■ 正文 ■
┌──

分配region分为两个情况,一种是只需要分配的region不为0,则为mater宕机情况A,反之为正常情况B

   A:processDeadServersAndRecoverLostRegions();

   B:cleanoutUnassigned();

      assignAllUserRegions();

 

 分支A:方法processDeadServersAndRecoverLostRegions

遍历所有所有不在线上的region server,以及他的region

1.1判断region是否在zk上,若不在则表示region已经被一起在线的region server所处理

1.2若存在,则继续判断当前region是否需要分配

  1.2.1region是disabled table的,则不需要处理

  1.2.2region是splited region,则须要处理子region,若他的两个子region丢失,则在meta表上注册子region

1.3若需要分配region,调用方法createOrForceNodeOffline,给region设置watch

private void processDeadServersAndRecoverLostRegions(
      Map<ServerName, List<Pair<HRegionInfo, Result>>> deadServers,
      List<String> nodes) throws IOException, KeeperException {
    if (null != deadServers) {
      Set<ServerName> actualDeadServers = this.serverManager.getDeadServers();
      for (Map.Entry<ServerName, List<Pair<HRegionInfo, Result>>> deadServer : 
        deadServers.entrySet()) {
        // skip regions of dead servers because SSH will process regions during rs expiration.

└──

取自某一合集的条目:
┌──

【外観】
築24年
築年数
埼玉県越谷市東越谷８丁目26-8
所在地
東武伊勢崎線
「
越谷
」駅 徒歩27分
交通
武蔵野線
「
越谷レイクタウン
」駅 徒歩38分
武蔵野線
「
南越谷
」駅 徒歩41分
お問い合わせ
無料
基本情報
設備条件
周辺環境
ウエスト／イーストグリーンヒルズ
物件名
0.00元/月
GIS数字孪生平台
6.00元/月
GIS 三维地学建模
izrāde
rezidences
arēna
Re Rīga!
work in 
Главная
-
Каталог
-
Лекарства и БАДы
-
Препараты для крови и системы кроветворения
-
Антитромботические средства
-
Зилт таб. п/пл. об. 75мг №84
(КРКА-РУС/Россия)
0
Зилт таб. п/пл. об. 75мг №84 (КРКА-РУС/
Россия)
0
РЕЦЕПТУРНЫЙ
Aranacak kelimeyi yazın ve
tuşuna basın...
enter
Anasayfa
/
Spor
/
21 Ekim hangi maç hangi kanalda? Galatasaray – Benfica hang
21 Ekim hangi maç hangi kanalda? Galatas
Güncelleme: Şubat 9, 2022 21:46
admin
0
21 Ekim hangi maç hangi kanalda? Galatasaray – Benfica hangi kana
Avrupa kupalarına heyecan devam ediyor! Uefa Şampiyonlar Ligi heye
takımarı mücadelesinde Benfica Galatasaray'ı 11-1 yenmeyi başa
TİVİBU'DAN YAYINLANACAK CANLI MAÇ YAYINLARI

└──
┌──

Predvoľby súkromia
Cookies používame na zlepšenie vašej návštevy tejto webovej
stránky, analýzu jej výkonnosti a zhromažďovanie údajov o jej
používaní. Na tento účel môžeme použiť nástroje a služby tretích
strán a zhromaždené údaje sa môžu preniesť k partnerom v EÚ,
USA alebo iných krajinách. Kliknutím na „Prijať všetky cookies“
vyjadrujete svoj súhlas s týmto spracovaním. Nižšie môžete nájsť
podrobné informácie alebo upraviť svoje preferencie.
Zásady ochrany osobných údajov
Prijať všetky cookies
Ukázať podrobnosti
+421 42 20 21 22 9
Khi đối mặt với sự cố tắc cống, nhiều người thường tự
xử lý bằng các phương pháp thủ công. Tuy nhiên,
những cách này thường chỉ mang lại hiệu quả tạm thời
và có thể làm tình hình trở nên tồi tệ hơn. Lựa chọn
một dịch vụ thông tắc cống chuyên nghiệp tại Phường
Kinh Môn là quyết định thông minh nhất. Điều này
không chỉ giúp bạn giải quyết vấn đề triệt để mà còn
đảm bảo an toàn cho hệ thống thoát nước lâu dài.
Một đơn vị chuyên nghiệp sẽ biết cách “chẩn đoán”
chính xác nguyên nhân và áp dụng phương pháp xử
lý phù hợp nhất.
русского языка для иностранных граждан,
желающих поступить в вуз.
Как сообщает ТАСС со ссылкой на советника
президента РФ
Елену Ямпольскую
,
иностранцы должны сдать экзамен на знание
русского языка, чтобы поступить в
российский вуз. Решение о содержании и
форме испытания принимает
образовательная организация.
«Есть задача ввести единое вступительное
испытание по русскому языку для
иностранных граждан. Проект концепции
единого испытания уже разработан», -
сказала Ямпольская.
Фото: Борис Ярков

└──

■ 任务说明 ■
将关于region分配的正文中以含有“1.3若需要分配region”的词句开头、以“during rs expiration.”结尾的那一段一字不改地重新给出。

■ 练习输出 ■
1.3若需要分配region,调用方法createOrForceNodeOffline,给region设置watch

private void processDeadServersAndRecoverLostRegions(
      Map<ServerName, List<Pair<HRegionInfo, Result>>> deadServers,
      List<String> nodes) throws IOException, KeeperException {
    if (null != deadServers) {
      Set<ServerName> actualDeadServers = this.serverManager.getDeadServers();
      for (Map.Entry<ServerName, List<Pair<HRegionInfo, Result>>> deadServer : 
        deadServers.entrySet()) {
        // skip regions of dead servers because SSH will process regions during rs expiration.